A la lecture des chiffres précités , force est de constater que toutes les dispositions prises ont été  contournées habilement par de nombreux employeurs  et qu'elles sont devenues   comme cautères sur jambe de bois !  

  • Aujourd'hui , un accord sur la compétitivité  qui  veut nous faire croire que la taxation des CDD   va enrayer le processus !

Depuis le 4 octobre, syndicats (CFDT, CGT, FO, CFE-CGC, CFTC) et patronat (Medef, CGPME, UPA) négocient   sur les moyens de fluidifier le marché du travail en donnant plus de souplesse aux entreprises et de protection aux salariés. 

La négociation a progressé jeudi mais pas suffisamment pour aboutir à un accord. Le patronat a fait quelques concessions, dont la suppression d'un article  sur la création d'un « CDI de projet » de 9 mois minimum et la réduction du délai de mise en oeuvre de la généralisation d'une complémentaire santé pour les salariés de 4 à 3 ans.

La nouvelle version du projet patronal, remise CE MATIN aux syndicats, accepte le principe d'une taxation des contrats courts, principal point de blocage de la négociation. Cette « taxation » serait consentie « en échange d'incitations, de baisses de charges afin d'encourager à embaucher les jeunes en contrats long ».

Le dernier projet d'accord soumis aux syndicats par le Medef, la CGPME et l'UPA (artisans), propose de majorer la cotisation d'assurance-chômage pour les contrats à durée déterminée (+3 points pour les CDD de moins d'un mois, +1,5 point pour ceux de moins de trois mois).
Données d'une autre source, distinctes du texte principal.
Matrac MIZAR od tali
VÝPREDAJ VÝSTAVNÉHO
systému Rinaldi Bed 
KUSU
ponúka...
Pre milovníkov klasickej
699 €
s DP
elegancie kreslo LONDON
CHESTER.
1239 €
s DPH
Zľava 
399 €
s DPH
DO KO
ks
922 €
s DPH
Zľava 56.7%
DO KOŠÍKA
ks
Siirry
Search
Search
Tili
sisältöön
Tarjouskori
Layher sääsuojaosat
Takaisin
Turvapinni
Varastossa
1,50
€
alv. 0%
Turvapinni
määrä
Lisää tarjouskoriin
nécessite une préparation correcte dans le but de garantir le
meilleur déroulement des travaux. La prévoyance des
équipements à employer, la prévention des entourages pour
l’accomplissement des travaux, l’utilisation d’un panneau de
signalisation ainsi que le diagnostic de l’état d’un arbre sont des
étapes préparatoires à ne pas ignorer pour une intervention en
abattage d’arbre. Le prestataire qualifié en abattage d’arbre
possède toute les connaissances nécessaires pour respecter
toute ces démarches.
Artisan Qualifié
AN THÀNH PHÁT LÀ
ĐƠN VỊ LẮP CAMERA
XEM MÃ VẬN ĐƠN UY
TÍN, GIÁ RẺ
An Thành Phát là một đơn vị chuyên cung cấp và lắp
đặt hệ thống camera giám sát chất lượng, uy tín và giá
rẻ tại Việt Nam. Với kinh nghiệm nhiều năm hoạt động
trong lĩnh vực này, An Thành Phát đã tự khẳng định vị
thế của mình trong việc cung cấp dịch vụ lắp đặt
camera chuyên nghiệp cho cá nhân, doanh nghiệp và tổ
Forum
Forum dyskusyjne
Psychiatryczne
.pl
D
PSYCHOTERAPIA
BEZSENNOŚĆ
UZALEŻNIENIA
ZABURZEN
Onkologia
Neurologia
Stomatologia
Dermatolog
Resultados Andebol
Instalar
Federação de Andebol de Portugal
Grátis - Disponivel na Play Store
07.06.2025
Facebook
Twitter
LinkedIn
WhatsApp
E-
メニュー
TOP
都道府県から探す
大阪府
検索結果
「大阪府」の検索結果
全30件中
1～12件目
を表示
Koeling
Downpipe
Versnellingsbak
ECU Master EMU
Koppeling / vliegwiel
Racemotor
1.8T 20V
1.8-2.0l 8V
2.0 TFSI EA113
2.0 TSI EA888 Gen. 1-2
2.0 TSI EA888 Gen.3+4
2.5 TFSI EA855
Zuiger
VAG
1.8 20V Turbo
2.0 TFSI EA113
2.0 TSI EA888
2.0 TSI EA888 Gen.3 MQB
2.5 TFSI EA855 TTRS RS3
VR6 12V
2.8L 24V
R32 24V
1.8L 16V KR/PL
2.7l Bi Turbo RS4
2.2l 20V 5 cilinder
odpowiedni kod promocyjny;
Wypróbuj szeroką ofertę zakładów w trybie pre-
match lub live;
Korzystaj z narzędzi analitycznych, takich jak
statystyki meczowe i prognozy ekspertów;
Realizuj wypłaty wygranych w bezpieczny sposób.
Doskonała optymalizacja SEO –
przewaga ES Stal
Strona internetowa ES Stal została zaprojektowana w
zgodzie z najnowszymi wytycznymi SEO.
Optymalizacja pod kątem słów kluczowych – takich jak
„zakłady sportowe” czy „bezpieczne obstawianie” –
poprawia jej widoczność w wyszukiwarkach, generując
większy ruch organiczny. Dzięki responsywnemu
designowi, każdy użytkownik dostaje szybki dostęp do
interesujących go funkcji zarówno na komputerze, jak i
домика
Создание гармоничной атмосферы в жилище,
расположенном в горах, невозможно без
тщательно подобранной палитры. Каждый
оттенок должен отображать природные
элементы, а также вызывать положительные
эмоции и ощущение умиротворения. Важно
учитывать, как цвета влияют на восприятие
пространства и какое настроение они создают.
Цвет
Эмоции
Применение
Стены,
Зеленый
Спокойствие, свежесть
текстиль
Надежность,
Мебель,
Les contrats saisonniers et les CDD de remplacement sont exclus, seuls les CDD liés à des surcroîts d'activité seraient donc concernés.

Cette disposition figurerait dans un avenant à la convention d'assurance-chômage, qui entrera en vigueur au 1er juillet 2013.

En échange, « le contrat à durée indéterminée conclu pour l'embauche d'un jeune de moins de 26 ans serait exonéré de cotisations patronales d'assurance chômage, pendant une durée de 3 mois », « dès lors qu'il se poursuit au-delà de la période d'essai », mentionne le projet d'accord.

  Pour Stéphane Lardy, négociateur de FO,  le patronat s'est livré " à un grand tour de prestidigitation ".  Selon lui, 70% des contrats courts ne seraient pas concernés par cette taxation, et l'intérim serait « le grand gagnant ». Mandrake_the_Magicien.jpg

 Selon le Medef, les surcotisations coûteraient 110 millions d'euros aux employeurs, et les allégements leur feraient économiser 155 millions d'euros.
 
 Cette  fausse concession du patronat va très certainement permettre la signature d'un accord  ( FO et CGT refuseront très certainement de signer  le projet...) qui va fragiliser encore plus les salariés, sans enrayer  l'hyper-précarisation de l'emploi.
 
En revanche, avec cet accord  il y aura  d'importantes modifications du code du travail,  dans le sens d'une plus grande "flexibilité".
 
Le texte prévoit en effet d’institutionnaliser les modulations de salaires et de temps de travail en cas de difficultés pour l’entreprise, de pouvoir contraindre le salarié à la mobilité interne, de réduire les délais de contestation en justice des licenciements, ou encore de pouvoir déroger, par accord collectif, au code du travail en matière de licenciements économiques collectifs. 

De leur côté, les syndicats obtiendraient la généralisation des complémentaires santé, la portabilité des droits et les droits «rechargeables» au chômage, ainsi que la présence de représentants des salariés dans les conseils d’administration des entreprises de 10 000 salariés, dont 5000 en France. 

 

Philippe Askenazy, économiste du travail au CNRS, explique : "Aujourd'hui, on a une classe de travailleurs qui sont en situation d'hyper-précarité, qui enchainent une semaine de travail au maximum, suivi d'un semaine de chômage, trois jours de travail, quatre jours de chômage [...] donc une hyper- précarité permanente qui se concentre sur des populations pas nécessairement peu qualifiées, mais souvent plus jeunes. La moyenne d'âge est [...] de l'ordre de 35 ans".